Pelé fue el mejor futbolista de la historia al menos hasta la aparición de Diego Armando Maradona. Como él, también supo incursionar en otras actividades como la música y el cine. El primer paso de O Rei como actor en la pantalla grande se dio junto a Sylvester Stallone y Michael Caine en la película Escape a la víctoria, un clásico de 1981.
El futbolista brasileño se retiró el 1° de octubre de 1977 de las canchas y cuatro años después se sumó al casting del film dirigido por John Huston, acompañado por los dos actores de primer nivel y otros futbolistas como Bobby Moore, Osvaldo Ardiles, John Wark, Kazimierz Denya, Paul Van Himst, Co Prins, Mike Summerbee, Russell Osman y Soren Lindsted.

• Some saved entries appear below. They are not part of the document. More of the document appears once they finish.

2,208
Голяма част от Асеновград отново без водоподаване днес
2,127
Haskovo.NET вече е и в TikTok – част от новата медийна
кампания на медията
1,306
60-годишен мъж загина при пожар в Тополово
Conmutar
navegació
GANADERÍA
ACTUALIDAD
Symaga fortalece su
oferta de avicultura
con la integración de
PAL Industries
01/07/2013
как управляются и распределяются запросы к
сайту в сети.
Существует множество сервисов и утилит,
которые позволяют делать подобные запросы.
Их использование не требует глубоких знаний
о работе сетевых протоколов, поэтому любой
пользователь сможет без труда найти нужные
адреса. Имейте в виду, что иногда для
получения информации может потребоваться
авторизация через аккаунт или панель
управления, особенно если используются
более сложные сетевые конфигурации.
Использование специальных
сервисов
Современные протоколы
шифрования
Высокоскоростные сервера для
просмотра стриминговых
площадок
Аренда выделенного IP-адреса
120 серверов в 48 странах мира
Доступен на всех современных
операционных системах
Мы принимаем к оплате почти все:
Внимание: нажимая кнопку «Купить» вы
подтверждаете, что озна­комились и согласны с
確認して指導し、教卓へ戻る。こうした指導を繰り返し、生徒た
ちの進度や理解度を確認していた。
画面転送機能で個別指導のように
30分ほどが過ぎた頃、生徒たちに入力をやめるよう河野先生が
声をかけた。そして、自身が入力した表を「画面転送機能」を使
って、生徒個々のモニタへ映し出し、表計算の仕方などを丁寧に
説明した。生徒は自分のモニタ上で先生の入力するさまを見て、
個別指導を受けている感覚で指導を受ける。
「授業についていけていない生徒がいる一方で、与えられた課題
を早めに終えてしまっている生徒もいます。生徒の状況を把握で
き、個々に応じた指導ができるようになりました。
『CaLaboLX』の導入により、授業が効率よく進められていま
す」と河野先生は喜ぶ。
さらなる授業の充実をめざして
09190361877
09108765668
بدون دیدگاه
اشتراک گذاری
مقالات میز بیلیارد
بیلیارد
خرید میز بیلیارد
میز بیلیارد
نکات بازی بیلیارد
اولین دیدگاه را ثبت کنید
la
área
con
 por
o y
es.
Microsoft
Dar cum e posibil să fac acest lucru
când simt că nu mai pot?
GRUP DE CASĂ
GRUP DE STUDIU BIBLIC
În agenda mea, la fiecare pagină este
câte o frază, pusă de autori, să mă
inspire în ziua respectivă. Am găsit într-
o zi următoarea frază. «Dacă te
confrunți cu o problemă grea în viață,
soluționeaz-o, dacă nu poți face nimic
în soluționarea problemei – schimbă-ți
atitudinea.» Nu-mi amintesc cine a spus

Esa no sería la única vez que Pelé actuó frente a las cámaras. También participó en un telefilm de 1983, Once más uno, y dos años después en Pedro Mico y la comedia Os trapelhoes o e Rei do Futebol
Evasion ovictoria tactica pele
Su vida además inspiró la casi documental Pelé, el nacimiento de una leyenda en 2016, con dirección de Jeff y Michael Zimbalist.
El rey también incursionó en el canto. Se destacó por componer la samba Por lo menos tener a alguien por quien llorar, que fue interpretada por Moacir Franco y Wilson Simonal.
En 2006 sacó el disco Pelegina, mezcla de samba, swing, bossa nova, que incluye un dúo con Gilberto Gil. Y grabó la canción Ginga, con el rapero Rappin Hood.
Escape a la Victoria, la primera película en la que actuó Pelé
Se trató de una historia basada en hechos reales de la Segunda Guerra Mundial, en concreto en el Partido de la Muerte, que se jugó en 1942 entre el FC Start, un equipo de ex jugadores del FC Dinamo de Kiev, y el Rukh, un potente equipo de Ucrania que se destacó durante la ocupación del Tercer Reich.
En la película el partido se juega entre los representantes de las fuerzas nazis durante la Segunda Guerra Mundial y prisioneros de guerra, quienes rechazan la idea por considerarlo un acto de propaganda nazi hasta que ven en la oportunidad de poner en práctica un plan de fuga. En la película Pelé dio vida a Luis Fernández, un jugador que destaca sobre el resto por sus habilidades con el balón.